Sampling risk

The probability of incorrectly rejecting or accepting a particular lot based on a sample. In acceptance sampling you make a decision to accept or reject an entire lot based on the results from inspecting a sample from that lot. Because your decision to reject or accept the lot is based only on a sample, not on data from the entire lot, you risk rejecting "good" lots and accepting "bad" lots.

For example, you receive a shipment of 10,000 microchips. You have two criteria: sample size = 200 and acceptable quality level (AQL) = 1.5%. If fewer than 8 of the 200 inspected microchips are defective, you will accept the entire shipment.

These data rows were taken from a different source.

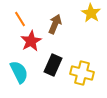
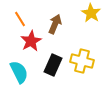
yellow cross: moved 12 px up
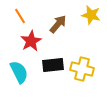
yellow star: moved 2 px down; rotated 18 degrees counterclockwise
orange line: moved 3 px up
brown arrow: moved 3 px right; rotated 18 degrees clockwise
yellow cross: moved 8 px down
black rectangle: rotated 60 degrees clockwise
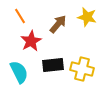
yellow star: moved 4 px left, 2 px down
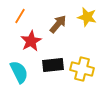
orange line: rotated 63 degrees clockwise
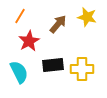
red star: moved 2 px left
yellow cross: rotated 15 degrees counterclockwise
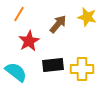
orange line: moved 1 px left, 2 px up
cyan semicircle: moved 3 px left; rotated 25 degrees counterclockwise
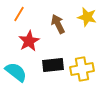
brown arrow: rotated 66 degrees counterclockwise
yellow cross: rotated 10 degrees counterclockwise
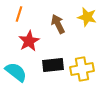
orange line: rotated 14 degrees counterclockwise
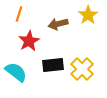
yellow star: moved 1 px right, 2 px up; rotated 24 degrees clockwise
brown arrow: rotated 78 degrees counterclockwise
yellow cross: rotated 35 degrees counterclockwise
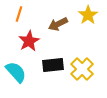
brown arrow: rotated 12 degrees counterclockwise
cyan semicircle: rotated 10 degrees clockwise
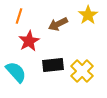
orange line: moved 2 px down
yellow cross: moved 2 px down
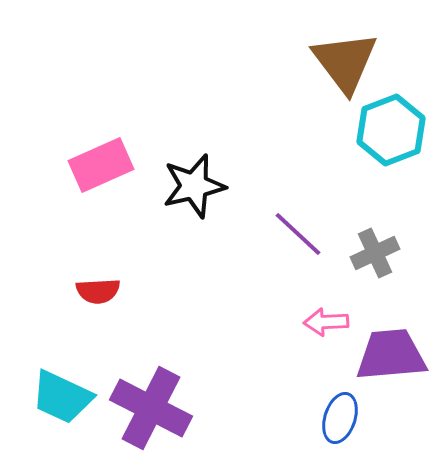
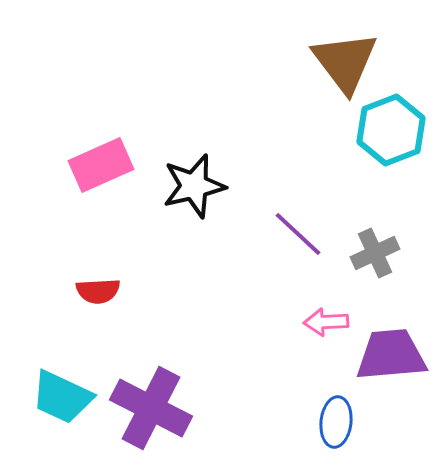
blue ellipse: moved 4 px left, 4 px down; rotated 12 degrees counterclockwise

If 8 or more are defective, you will reject the entire shipment.  

Like hypothesis testing, you can make two types of errors while accepting/rejecting a lot. Type I error is referred to as the producer's risk because the producer made a good lot yet it was rejected. Type II error is known as the consumer's risk because the consumer has received a shipment that contains more than an acceptable number of defectives and will result in more waste or rework than anticipated.

 

Good lot

Bad lot

Accept lot

Correct decision

Consumer's risk

Reject lot

Producer's risk

Correct decision

 

The producer's risk is represented by a and the consumer's risk is represented by b.

An operating characteristic curve (OC curve) quantifies these risks on a graph that allows you to choose the appropriate sampling plan for the risks you are willing to incur.